● ЗАДАНИЕ 1:
Ответьте по тексту о Плющихе на три вопроса:
(а) В каком журнале, номере и году опубликован текст?
(б) Из-за чего на Плющихе стало трудно дышать?
(в) Где работает Татьяна Рудишина?
● ЗАДАНИЕ 2:
Допишите следующую часть текста о Плющихе, начав сразу после его последнего предложения.

● ТЕКСТ ДЛЯ АНАЛИЗА:
:::::

Городская детская библиотека им. Гайдара
Опубликовано в журнале Октябрь, номер 10, 2016
По
Плющихе я всегда ходил просто так. Ну был у меня, к примеру, лишний час, дай,
думаю, зайду на Плющиху. Постою там у старой церкви, посмотрю на конструктивизм,
дойду до Девички, поищу эти самые три тополя. Подышу…
Потом
дышать стало трудно от обилия припаркованных машин, и последние мои впечатления
о Плющихе были странные: казалось, старый город умирает на глазах, задыхается
от тоски, и его жалко, потому что умереть он на самом деле не может, а вынужден
мучиться и задыхаться до скончания времен.
Но
никогда не думал я, что мне подарят целую экскурсию-прогулку по Плющихе – в
страшно ветреный апрельский день, когда летели мимо людей пустые пятилитровые
бутылки от воды, и падали урны, и заворачивались полы пальто, и слезились
глаза…
А
вот подарили. Подарила Татьяна Рудишина, которая работает тут, в «Гайдаровке»
(Центральной городской детской библиотеке имени Гайдара), в Ружейном переулке,
тем ветреным днем вывела нас, своих друзей, на экскурсию-прогулку.

:::::

● РАЗДЕЛ ДАННЫХ:

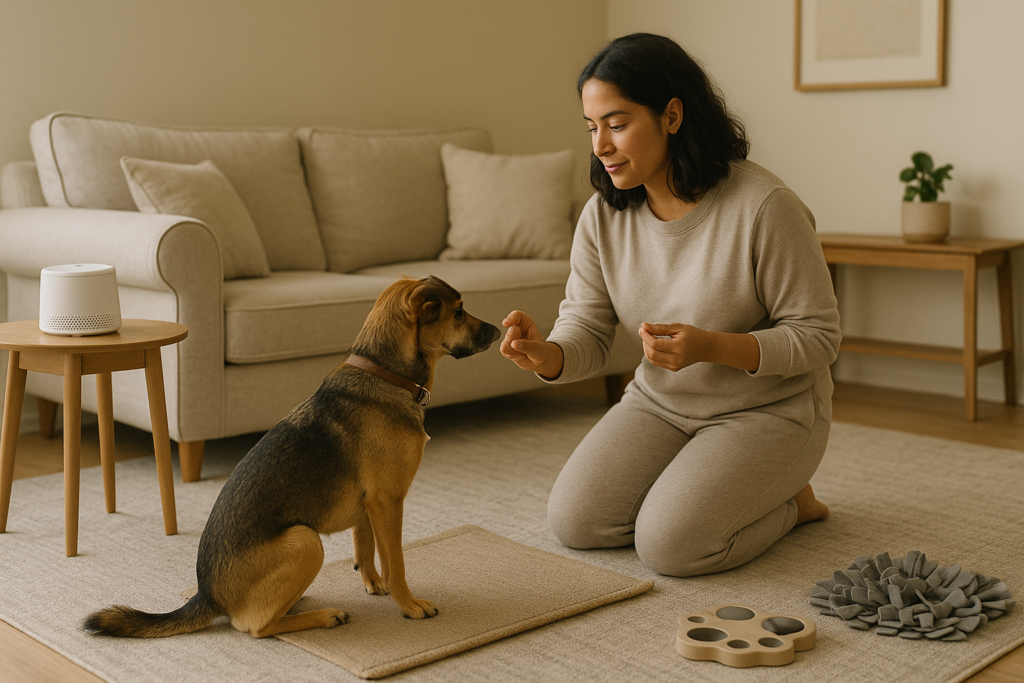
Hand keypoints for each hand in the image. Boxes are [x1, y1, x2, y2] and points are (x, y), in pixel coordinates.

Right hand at [501, 310, 562, 377]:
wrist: (538, 361)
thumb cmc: (540, 351)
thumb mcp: (538, 349)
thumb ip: (527, 346)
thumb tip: (513, 343)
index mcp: (526, 322)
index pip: (516, 315)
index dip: (511, 318)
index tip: (506, 323)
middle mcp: (516, 328)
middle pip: (510, 333)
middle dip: (518, 342)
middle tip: (527, 346)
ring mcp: (510, 337)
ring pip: (505, 343)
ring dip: (516, 351)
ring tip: (524, 351)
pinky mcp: (506, 346)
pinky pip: (504, 350)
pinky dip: (513, 355)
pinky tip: (519, 355)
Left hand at [639, 323, 760, 372]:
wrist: (706, 348)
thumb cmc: (692, 335)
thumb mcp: (678, 328)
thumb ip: (660, 328)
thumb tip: (643, 326)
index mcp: (679, 347)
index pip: (655, 344)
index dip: (645, 336)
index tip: (642, 328)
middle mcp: (676, 359)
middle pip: (652, 353)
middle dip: (644, 342)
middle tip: (645, 332)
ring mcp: (675, 366)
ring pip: (652, 359)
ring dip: (646, 348)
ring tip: (649, 338)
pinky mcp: (673, 369)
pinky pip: (656, 362)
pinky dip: (651, 353)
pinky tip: (654, 345)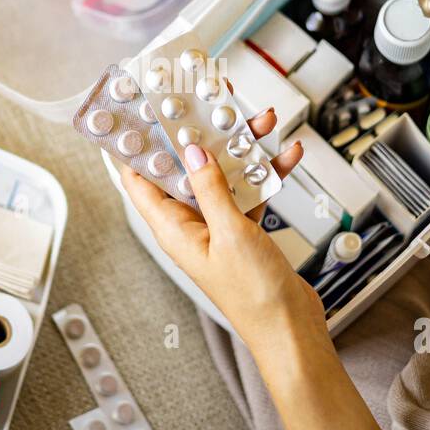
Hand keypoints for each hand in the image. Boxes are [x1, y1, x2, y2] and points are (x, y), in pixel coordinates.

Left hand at [119, 105, 322, 343]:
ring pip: (223, 174)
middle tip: (210, 101)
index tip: (142, 112)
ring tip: (260, 121)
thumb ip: (211, 188)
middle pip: (186, 168)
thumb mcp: (230, 232)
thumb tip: (192, 150)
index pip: (140, 179)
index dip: (137, 145)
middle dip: (200, 134)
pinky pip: (251, 190)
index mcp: (173, 228)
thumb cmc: (254, 296)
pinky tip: (287, 154)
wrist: (291, 328)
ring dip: (242, 147)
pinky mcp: (245, 229)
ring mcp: (219, 226)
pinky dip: (268, 172)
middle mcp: (192, 225)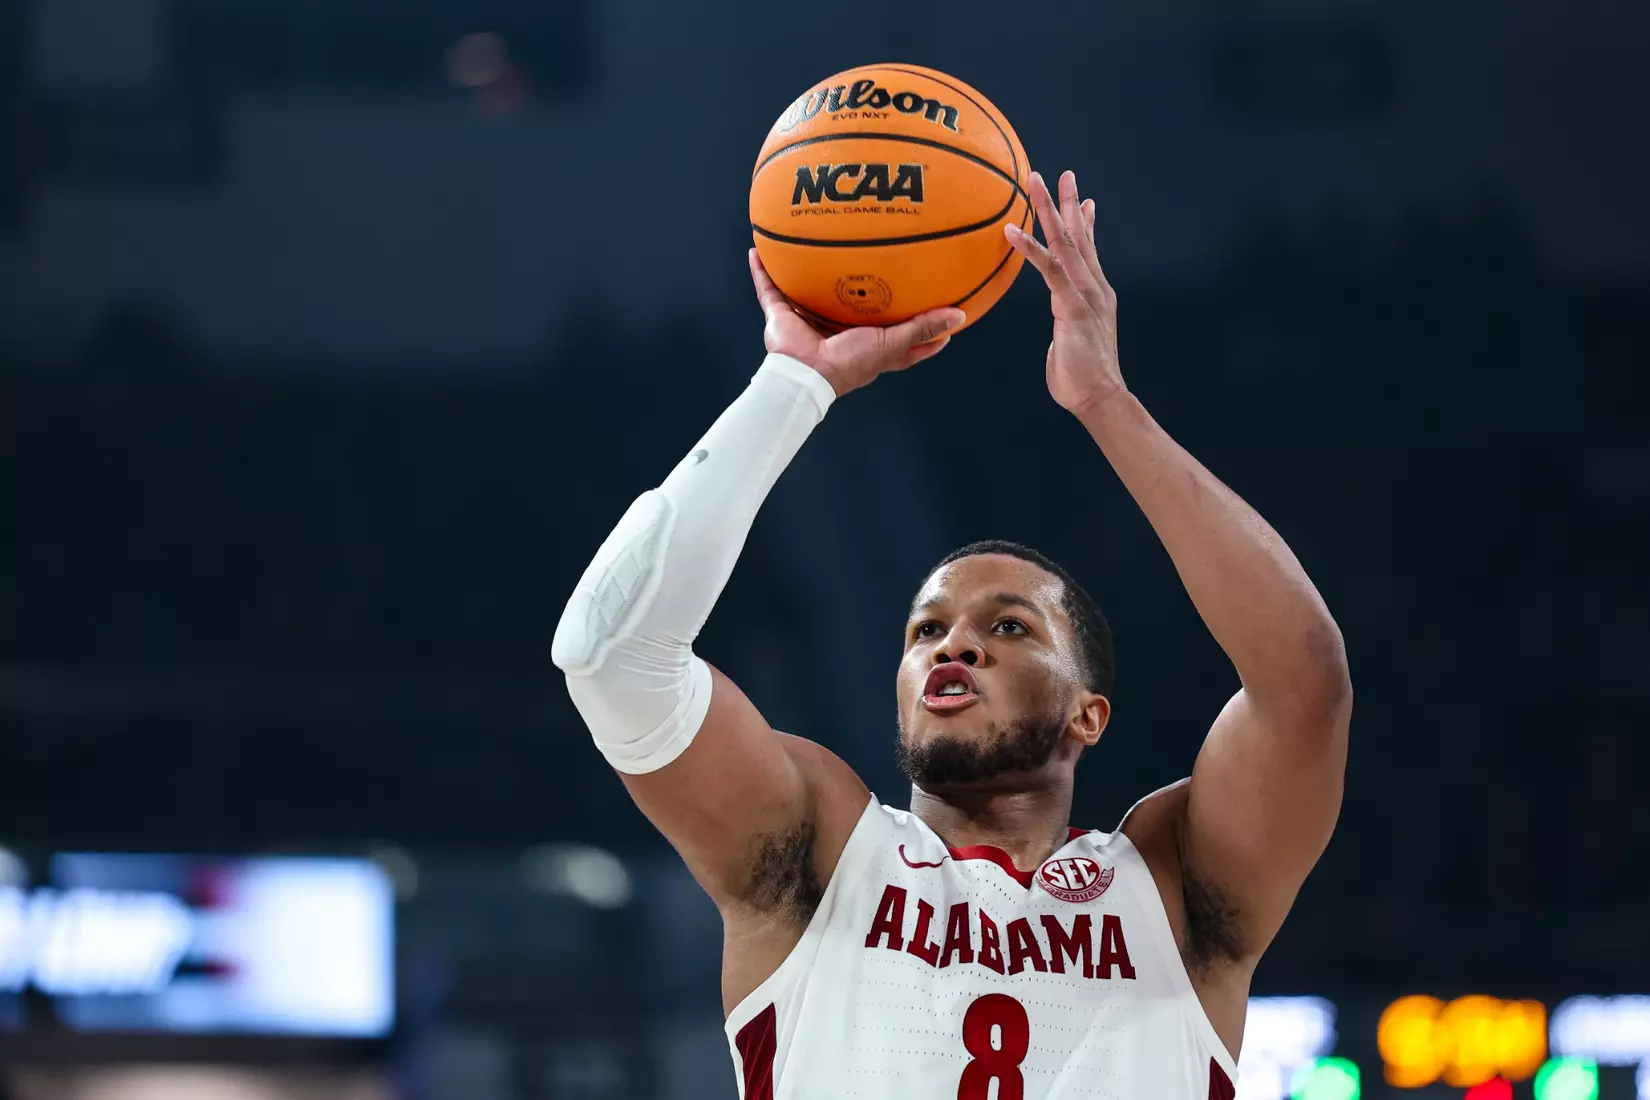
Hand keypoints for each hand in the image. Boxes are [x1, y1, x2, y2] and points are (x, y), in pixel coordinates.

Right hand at [749, 250, 965, 398]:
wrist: (806, 375)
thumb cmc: (850, 364)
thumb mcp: (892, 344)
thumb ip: (922, 328)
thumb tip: (959, 315)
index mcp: (864, 343)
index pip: (889, 331)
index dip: (909, 321)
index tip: (931, 306)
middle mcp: (835, 331)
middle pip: (847, 307)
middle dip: (856, 288)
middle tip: (873, 262)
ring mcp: (806, 322)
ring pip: (806, 293)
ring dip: (805, 274)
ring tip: (811, 247)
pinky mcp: (782, 317)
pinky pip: (769, 289)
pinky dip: (762, 272)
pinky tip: (757, 251)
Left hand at [1003, 171, 1126, 418]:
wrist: (1100, 396)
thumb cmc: (1083, 378)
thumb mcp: (1071, 342)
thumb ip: (1066, 327)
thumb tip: (1061, 328)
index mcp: (1094, 294)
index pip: (1089, 250)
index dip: (1084, 222)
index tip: (1082, 198)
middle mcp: (1094, 287)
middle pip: (1079, 236)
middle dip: (1068, 202)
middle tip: (1060, 174)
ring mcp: (1085, 293)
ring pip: (1065, 242)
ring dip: (1048, 210)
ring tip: (1034, 182)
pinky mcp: (1072, 305)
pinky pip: (1049, 269)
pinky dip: (1030, 247)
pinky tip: (1013, 230)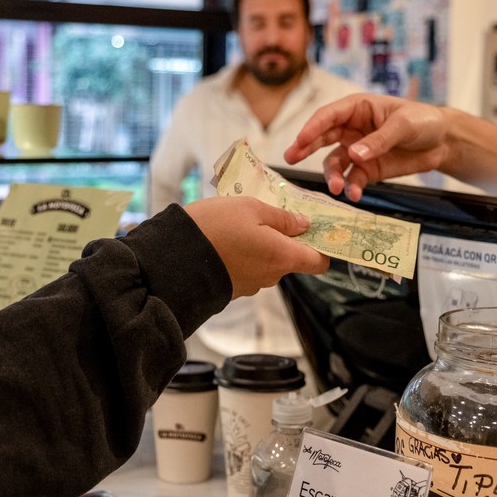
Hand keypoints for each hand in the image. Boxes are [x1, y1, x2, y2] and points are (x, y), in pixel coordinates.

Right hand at [184, 197, 329, 298]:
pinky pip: (247, 268)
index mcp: (283, 256)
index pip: (320, 263)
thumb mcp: (250, 208)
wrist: (174, 258)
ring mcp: (251, 284)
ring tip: (239, 224)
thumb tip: (303, 224)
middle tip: (267, 215)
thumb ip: (281, 218)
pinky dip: (243, 255)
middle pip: (290, 258)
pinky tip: (226, 239)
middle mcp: (271, 275)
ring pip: (267, 262)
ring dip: (260, 245)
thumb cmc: (214, 228)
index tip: (317, 230)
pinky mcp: (233, 288)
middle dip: (283, 238)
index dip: (323, 247)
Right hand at [284, 93, 449, 200]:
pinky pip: (353, 179)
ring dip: (332, 175)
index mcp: (357, 108)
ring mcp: (358, 150)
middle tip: (291, 158)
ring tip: (335, 187)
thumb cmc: (423, 121)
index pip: (329, 116)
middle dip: (306, 148)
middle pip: (322, 138)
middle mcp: (352, 129)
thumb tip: (354, 154)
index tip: (300, 140)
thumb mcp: (404, 125)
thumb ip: (379, 140)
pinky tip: (354, 195)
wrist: (443, 142)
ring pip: (334, 162)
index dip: (312, 127)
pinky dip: (352, 187)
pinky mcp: (368, 169)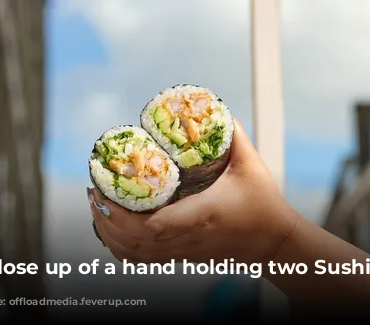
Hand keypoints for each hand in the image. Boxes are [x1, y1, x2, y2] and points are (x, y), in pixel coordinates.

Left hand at [87, 118, 299, 264]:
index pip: (153, 226)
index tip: (105, 191)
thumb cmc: (264, 203)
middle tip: (95, 193)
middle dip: (106, 219)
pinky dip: (122, 247)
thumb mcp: (251, 165)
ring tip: (99, 208)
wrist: (274, 242)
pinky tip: (114, 230)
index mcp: (202, 215)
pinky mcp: (183, 256)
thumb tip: (215, 109)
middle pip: (134, 241)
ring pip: (135, 254)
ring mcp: (184, 251)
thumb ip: (234, 136)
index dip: (122, 215)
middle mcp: (188, 237)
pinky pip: (144, 260)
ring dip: (110, 233)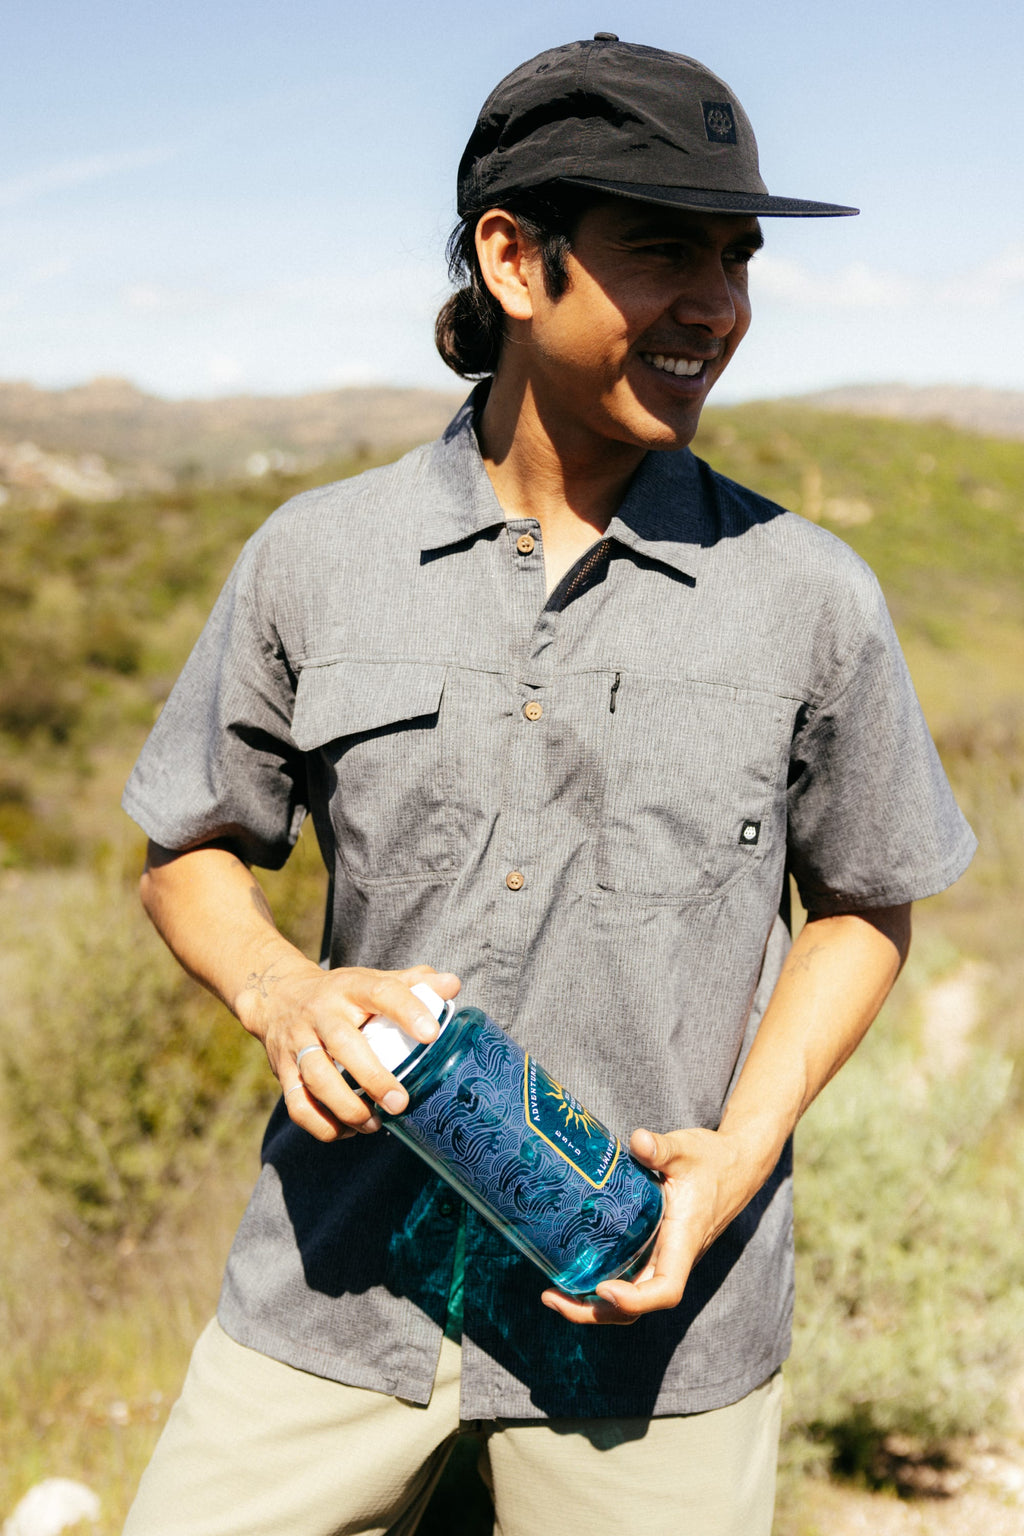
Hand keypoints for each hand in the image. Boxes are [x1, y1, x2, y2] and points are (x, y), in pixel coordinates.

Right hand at [240, 958, 460, 1142]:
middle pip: (344, 1044)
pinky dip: (321, 1124)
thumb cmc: (341, 994)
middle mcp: (320, 1013)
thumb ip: (412, 983)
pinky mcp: (282, 1070)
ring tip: (374, 1125)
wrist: (278, 997)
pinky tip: (346, 1130)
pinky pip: (297, 1103)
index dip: (406, 1011)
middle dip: (373, 1078)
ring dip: (347, 1107)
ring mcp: (297, 1042)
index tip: (431, 1035)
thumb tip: (452, 984)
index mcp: (350, 987)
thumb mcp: (372, 981)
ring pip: (316, 1078)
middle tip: (400, 1103)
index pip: (380, 992)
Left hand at [540, 1125, 757, 1324]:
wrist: (735, 1167)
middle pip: (639, 1306)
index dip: (635, 1300)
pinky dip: (600, 1287)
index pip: (666, 1288)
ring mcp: (663, 1258)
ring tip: (552, 1294)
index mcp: (683, 1240)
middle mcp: (673, 1258)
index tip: (603, 1288)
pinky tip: (572, 1273)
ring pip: (631, 1299)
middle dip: (596, 1312)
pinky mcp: (655, 1252)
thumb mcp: (687, 1149)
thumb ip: (662, 1148)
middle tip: (551, 1298)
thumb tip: (638, 1140)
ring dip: (594, 1306)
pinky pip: (629, 1281)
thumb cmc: (711, 1160)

:::::

● ОТВЕТ 1:
(а) В журнале «Октябрь», номер 10, 2016 год.
(б) Из-за обилия припаркованных машин.
(в) В «Гайдаровке», то есть в Центральной городской детской библиотеке имени Гайдара, в Ружейном переулке.

● ОТВЕТ 2:
Вообще
весной и осенью, когда обрывается разом прежнее
время, кончается один сезон и начинается новый, в Москве становится как-то
по-особенному прекрасно. Ведь время в зимний и летний сезон течет по-разному,
не замечали? У него разная плотность, разный ритм и разное наполнение воздуха…
Во
время этого обрыва и обнажается иногда суть всего – душа города.
Так
случилось и в этот раз…
Представьте
– дует сильный ветер, настолько сильный, что не дает тебе даже шага сделать, а
ты стоишь, вытирая слезы, заслоняясь зонтом, и смотришь на знаменитый фасад
Алферовской гимназии, в которой теперь располагается Басманный суд.
Алферовская
женская гимназия была очень знаменита в Москве. Нужно помнить, что регулярное
образование, доступное женщинам, девицам, только-только появилось в России (да
и в других странах, впрочем), то есть лишь в самом конце ХIХ века возникли частные гимназии,
где девочку учили не домашние учителя,
а обычные педагоги, куда можно было поступать (за деньги, разумеется) и
еврейкам, к примеру. И это было счастье для многих образованных московских
семей. Девочек везли сюда со всей Москвы на извозчиках, вели пешком, в
пелеринках, в узких пальто и высоких ботинках, в маленьких шляпках по тогдашней
моде, этих прекрасных робких птичек, преисполненных надежд и робких ожиданий –
женская школа! О, как это мучительно, наверное, оказаться среди таких же, как
ты, и в то же время как занятно…
Но
одной из них там, в Алферовской гимназии, к сожалению, совсем не понравилось.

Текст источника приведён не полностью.